I saw the film adaptation of The Hunger Games over the weekend, having read the book six months ago. A very topical choice, as the publicity is just revving up for the November release of the second movie.
So, how was the adaptation? What interesting choices did they make? Did I enjoy it? All that and more!
(Note on spoilers: there will be some.)
Tracker Jacker, Tracker Jacker, They Will Sting You In The Face…
The original Hunger Games novel was largely written in first person, and it works nicely for the main action: it’s a load of survival violence in a wooded area, and the desperation and ingenuity of Katniss is well-portrayed by her breathless internal monologue.

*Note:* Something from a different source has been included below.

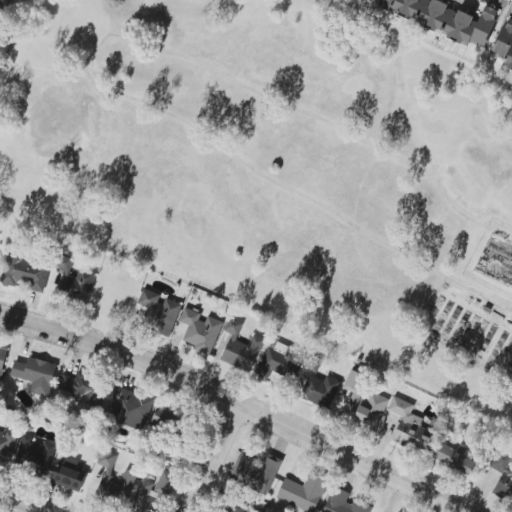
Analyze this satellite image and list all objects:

Obviously, that’s tricky with a film, but to their credit, they make a real effort to recapture it here. The wordless storytelling on display during the Games sequence is impressive, even if it does mean large chunks of this film you can’t easily watch whilst checking Twitter.
And the rest of the time, they cut to the news coverage or control room to give us exposition – about what the hell a Tracker Jacker is, for example. ( I assume not just me who started singing Tracker Jacker to the tune of Swagger Jagger there?) But they never stick with the outside characters long enough to take the focus off Katniss.
Fight Fight Fight Win Win Win
Yes, a few bits are cut: for example, not many of the Games players, beyond heroes Katniss and Peeta, get much development, but there’s only so much a filmmaker can do. Ultimately, like many reasonably faithful book adaptations, they’ve kept to the spirit of it, but if you want more detail, you can always read the book.
One omission that did slightly disappoint me: the violence. The Hunger Games in novel form was surprisingly visceral and unpleasant for a teen-targeted book, but the screen version sticks to very clean, off-screen or weirdly bloodless death. A few shots of flesh wounds and that’s about it.
This may make me sound like a monster hungry for blood, but I felt one thing the book did well was showing us horrific real life violence rather than a clean video game, and the film comes close to going back the other way. Still, the reactions of the actors (especially the excellent Jennifer Lawrence) do a lot to sell the horror.
Obviously, the filmmakers wanted their 12 certificate – although I gather a 15-cert “uncut” edition is available and the differences are tiny. Nonetheless, aside from that one issue of commercial reality, they realise the world nicely – I hate Gale, but I hated him in the books too. Good film, looking forward to the sequel.